- Requirement -
Please write out the lines of the material below word for word, leaving out the pictures.

(Given data Opens)

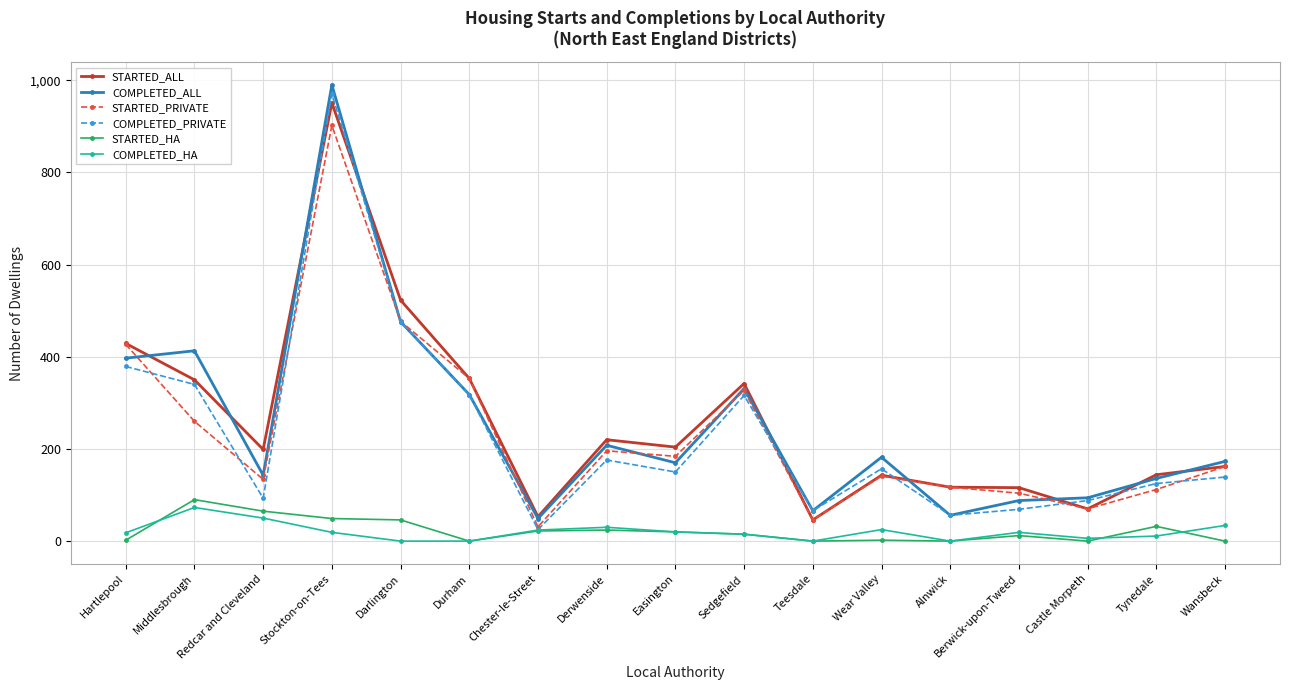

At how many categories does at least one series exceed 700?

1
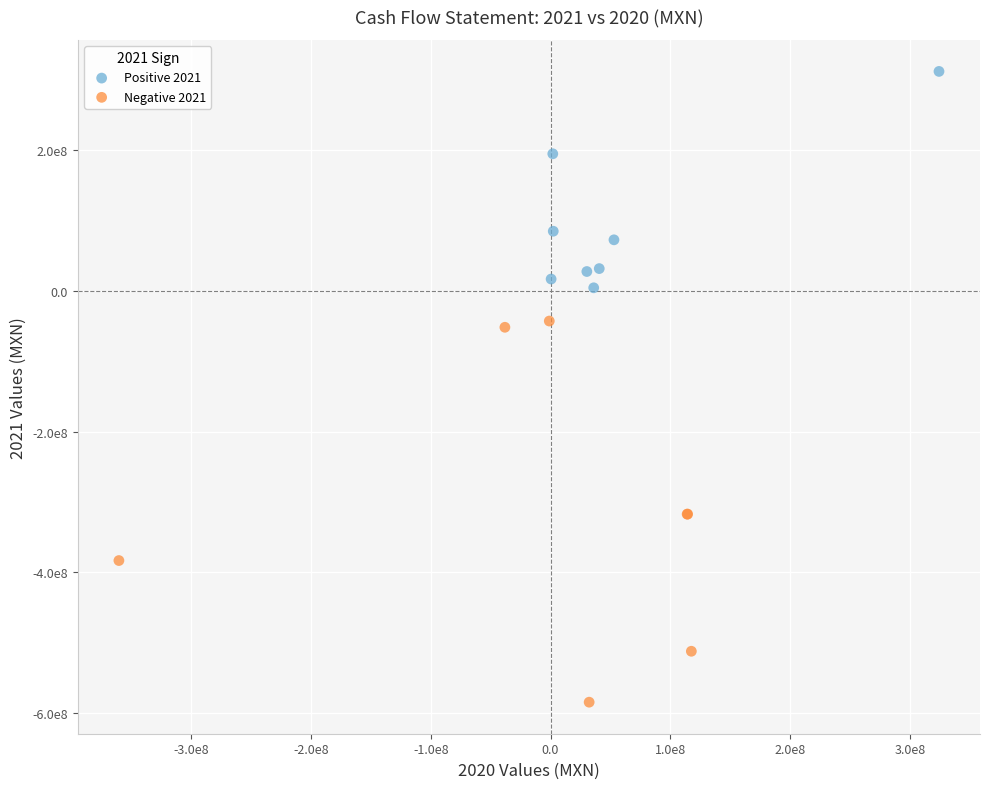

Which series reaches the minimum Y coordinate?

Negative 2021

(Given data Closes)

- Result of the task -
At how many categories does at least one series exceed 700?

1

Which series reaches the minimum Y coordinate?

Negative 2021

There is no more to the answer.